我对这个从电子商务网页中的脚本生成的 RAW JSON 有疑问。
我需要解析它并提取有关产品的信息
相同的代码适用于网站的其他页面,但某些产品会产生错误。
这是有问题的 JSON 之一:
"\n\tvar products = [];\n\n\tvar _getAvailabilityText = function(available) {\n\t\tif(available != 'outOfStock')\n\t\t\treturn 'si';\n\t\telse\n\t\t\treturn 'no';\n\t};\n\n\tvar _getAvailabilityBinary = function(available) {\n\t\tif(available != 'outOfStock')\n\t\t\treturn 1;\n\t\telse\n\t\t\treturn 0;\n\t};\n\n\tproducts.push({\n\t\tid \t\t\t: 'IME5401' || '',\n\t\tprice \t\t: '22.99' || '',\n\t\tcurrency \t: 'EUR',\n\t\tname \t\t: 'Imetec Living Air umidificatore Vapore 0,4 L 700 W Blu' || '',\n\t\tcategory \t: 'Riscaldamento' || '',\n\t\tcategoryId\t: 'C7301' || '',\n\t\tgroup\t\t: 'Riscaldamento' || '',\n\t\ttdId\t\t: '',\n\t\tweight\t\t: '',\n\t\tbrand \t\t: 'Imetec' || '',\n\t\tvariant \t: '',\n\t\tdimension55 : _getAvailabilityText('lowStock'),\n\t\tmetric5 \t: _getAvailabilityBinary('lowStock'),\n\t\tdimension63\t: '',\n\t\tmetric12\t: '',\n\t\tdimension10 : 'Piccoli e Grandi Elettrodomestici',\n\t\tdimension11 : 'Trattamento Aria',\n\t\tdimension66 : '',\n\t\tdimension62 : '' || 'no-promo'\n\t});\n\n\twindow.dataLayer.push({\n\t\t'products'\t\t: products\n\t});\n\n\t/*window.dataLayer.push({\n\t\t'event' : 'detail',\n\t\t'ecommerce' : {\n\t\t\t'currencyCode': 'EUR',\n\t\t\t'detail' : {\n\t\t\t\t'products' : products\n\t\t\t}\n\t\t}\n\t});*/\n\n\twindow.dataLayer.push({\n\t\t'event': 'productDetail',\n\t\t'ecommerce' : {\n\t\t\t'currencyCode': 'EUR',\n\t\t\t'detail': {\n\t\t\t\t'products' : [{\n\t\t\t\t\t'name': 'Imetec Living Air umidificatore Vapore 0,4 L 700 W Blu' || '',\n\t\t\t\t\t'id': 'IME5401' || '',\n\t\t\t\t\t'price': '22.99' || '',\n\t\t\t\t\t'brand': 'Imetec' || '',\n\t\t\t\t\t'category': 'Riscaldamento' || '',\n\t\t\t\t}]\n\t\t\t}\n\t\t}\n\t});\n"
这是我的代码:
raw_json_embed <- json_data %>%
str_remove_all("\\n|\\t") %>%
str_extract("(?<=products\\.push\\()(\\{.*?\\})(?=\\);)") %>%
str_replace_all("'", '"') %>%
str_replace_all(' : ', ':')
ex_parsed_json <- jsonlite::parse_json(raw_json_embed)
此时我得到这个错误:
Error: lexical error: invalid char in json text.
{id:"IME5401" || "",price:"22.99
(right here) ------^
我尝试过其他解决方案,例如:
raw_json_embed <- json_data %>%
str_remove_all("\\n|\\t") %>%
str_replace(".*(\\[\\{)", "\\1") %>%
str_replace("(\\}\\]).*", "\\1")
raw_json_embed <- gsub("'", '"', raw_json_embed)
但我仍然得到错误。
如果我将整个 RAW JSON 复制到 JSON 验证器中,它根本没有发现任何问题,我很无能
如评论中所述,该字符串不是 JSON 而是 JavaScript,我猜你在验证器中使用了带引号的字符串。
通过一些技巧,可以在 V8 JS 引擎中评估这个特定示例。
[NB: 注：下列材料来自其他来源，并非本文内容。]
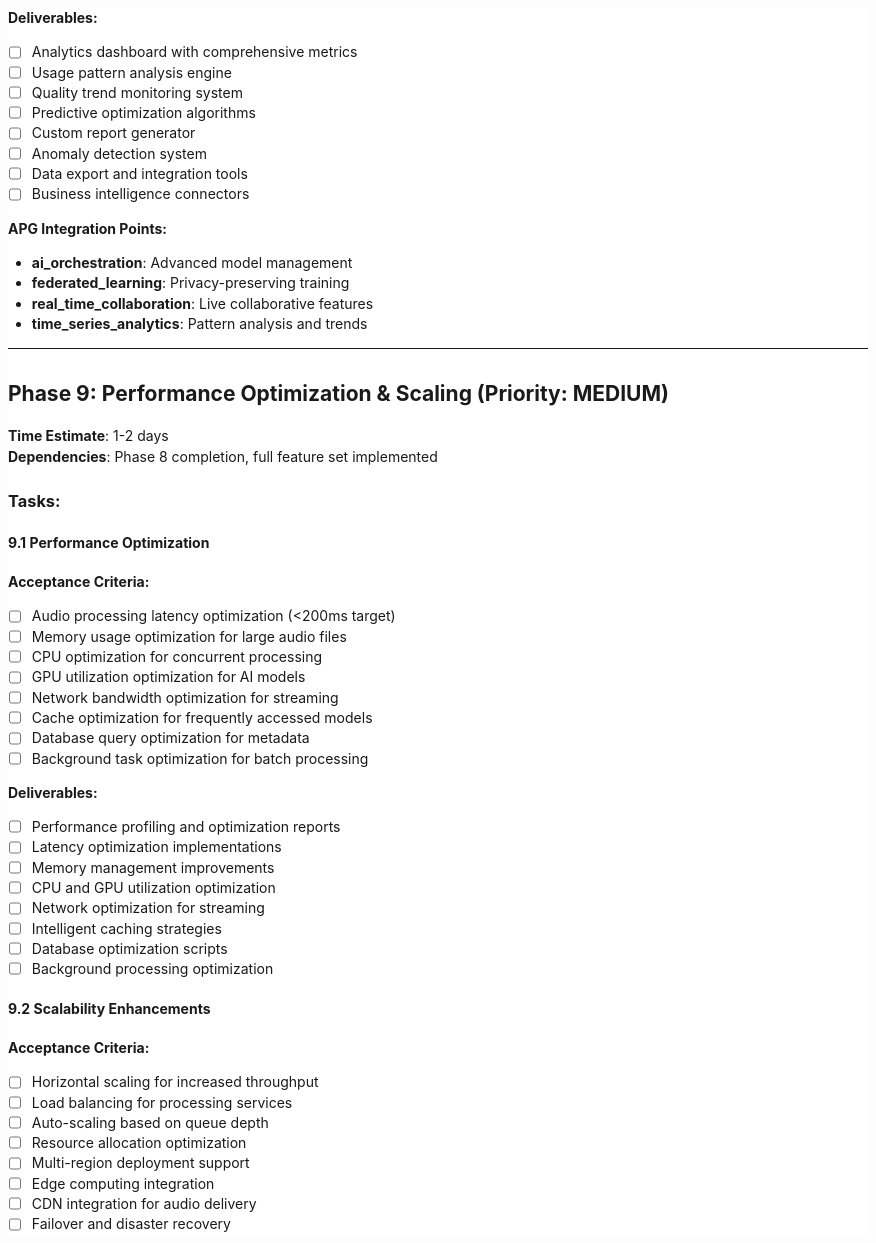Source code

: **Deliverables:**
- [ ] Analytics dashboard with comprehensive metrics
- [ ] Usage pattern analysis engine
- [ ] Quality trend monitoring system
- [ ] Predictive optimization algorithms
- [ ] Custom report generator
- [ ] Anomaly detection system
- [ ] Data export and integration tools
- [ ] Business intelligence connectors

**APG Integration Points:**
- **ai_orchestration**: Advanced model management
- **federated_learning**: Privacy-preserving training
- **real_time_collaboration**: Live collaborative features
- **time_series_analytics**: Pattern analysis and trends

---

## Phase 9: Performance Optimization & Scaling (Priority: MEDIUM)

**Time Estimate**: 1-2 days  
**Dependencies**: Phase 8 completion, full feature set implemented  

### Tasks:

#### 9.1 Performance Optimization
**Acceptance Criteria:**
- [ ] Audio processing latency optimization (<200ms target)
- [ ] Memory usage optimization for large audio files
- [ ] CPU optimization for concurrent processing
- [ ] GPU utilization optimization for AI models
- [ ] Network bandwidth optimization for streaming
- [ ] Cache optimization for frequently accessed models
- [ ] Database query optimization for metadata
- [ ] Background task optimization for batch processing

**Deliverables:**
- [ ] Performance profiling and optimization reports
- [ ] Latency optimization implementations
- [ ] Memory management improvements
- [ ] CPU and GPU utilization optimization
- [ ] Network optimization for streaming
- [ ] Intelligent caching strategies
- [ ] Database optimization scripts
- [ ] Background processing optimization

#### 9.2 Scalability Enhancements
**Acceptance Criteria:**
- [ ] Horizontal scaling for increased throughput
- [ ] Load balancing for processing services
- [ ] Auto-scaling based on queue depth
- [ ] Resource allocation optimization
- [ ] Multi-region deployment support
- [ ] Edge computing integration
- [ ] CDN integration for audio delivery
- [ ] Failover and disaster recovery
尽管请记住,运行随机代码通常是 BadIdea(tm) 并且它可能无法针对您的实际任务进行扩展。
library(V8)
#> Using V8 engine 9.1.269.38
library(dplyr)
ct <- v8()
# v8 does not provide Window, though script only uses window.dataLayer.push()
# and we can easily mock it with our own window object and array in it:
ct$eval("var window = {dataLayer : []};")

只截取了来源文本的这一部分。